Complete the following:
#1 In the post about finding a female voice for the group, reproduce the part that opens with the words containing "After listening to" and closes with "excited about that.", changing "tracks" to "songs" wherever it occurs.
#2 Put this sentence from the post into Spanish: "If not, we will be auditioning female co-leads for the group."

Extract to read:
═══

After listening to the stuff we've recorded already and going over a few tracks Al has prepped I called bruh up and told him that we needed balance. That means that we need to find a female voice to compliment both the tracks and my voice. There has always been one voice in our works and that one has been mine. I feel like if we open the tracks up and add vocal ying to my yang that it'll have more appeal and put that missing element in our compositions. Al is with it and has already suggested someone that I have to meet next weekend I hope. If not, we will be auditioning female co-leads for the group. This is big. Our sound has changed so much over the years and I think that the element of estrogen (and a somewhat disinterested third party to add objectivity to my writing and Al's production) is what we probably needed in the first place, so I'm excited about that.

Can you believe that I haven't heard from my family since I told folks that I was coming back to Chicago? Well, I did hear from my mother Friday and the only question she had for me was:

"So did you get a ticket going back? You did get round trip tickets, right?"

I shit you not, this was the only question ma dukes had for me when she called that afternoon. After about 30 seconds of silence and an inbound call that straight saved my ass from snapping the eff off (I totally forgot about respect in that moment, thanks Al for calling me back) I mentioned that I had an important call coming in and I had to go. She was already hanging up in that moment. So I made a few calls this weekend while watching snow fall in the mountains in September and I have to either do the nigga-circuit and crash at various cat's cribs and put up with baby momma drama and such or a possible turn to an ex or two just to lay my head. This'll probably last a few weeks, I do have a few job interviews lined up and I expect to be either temping or doing the cubicle shuffle before the end of the month. I just don't know how I'm going to get out of the airport with my shit. No prob, I got Lortabs and Oxycotton... I'll get a little numb before the plane lands.

═══

Extracted records:
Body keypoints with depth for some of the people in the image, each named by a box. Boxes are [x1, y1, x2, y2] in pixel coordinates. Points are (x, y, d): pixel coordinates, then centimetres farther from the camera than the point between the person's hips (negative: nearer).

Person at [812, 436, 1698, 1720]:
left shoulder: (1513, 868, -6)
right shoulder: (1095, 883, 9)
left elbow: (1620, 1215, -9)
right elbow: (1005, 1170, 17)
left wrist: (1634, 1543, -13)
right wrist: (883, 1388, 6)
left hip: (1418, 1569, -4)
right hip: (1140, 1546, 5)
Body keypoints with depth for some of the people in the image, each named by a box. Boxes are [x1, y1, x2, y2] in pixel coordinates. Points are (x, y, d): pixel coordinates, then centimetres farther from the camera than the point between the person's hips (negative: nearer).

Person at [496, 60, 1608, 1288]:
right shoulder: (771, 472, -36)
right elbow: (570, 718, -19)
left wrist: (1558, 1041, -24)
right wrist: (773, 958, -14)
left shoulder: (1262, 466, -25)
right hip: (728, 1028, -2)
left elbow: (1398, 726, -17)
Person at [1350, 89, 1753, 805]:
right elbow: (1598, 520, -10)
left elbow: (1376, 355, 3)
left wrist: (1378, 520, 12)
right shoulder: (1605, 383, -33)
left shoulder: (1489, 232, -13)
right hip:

═══

Activity answers:
#1
After listening to the stuff we've recorded already and going over a few songs Al has prepped I called bruh up and told him that we needed balance. That means that we need to find a female voice to compliment both the songs and my voice. There has always been one voice in our works and that one has been mine. I feel like if we open the songs up and add vocal ying to my yang that it'll have more appeal and put that missing element in our compositions. Al is with it and has already suggested someone that I have to meet next weekend I hope. If not, we will be auditioning female co-leads for the group. This is big. Our sound has changed so much over the years and I think that the element of estrogen (and a somewhat disinterested third party to add objectivity to my writing and Al's production) is what we probably needed in the first place, so I'm excited about that.

#2 De lo contrario, haremos audiciones de colíderes femeninas para el grupo.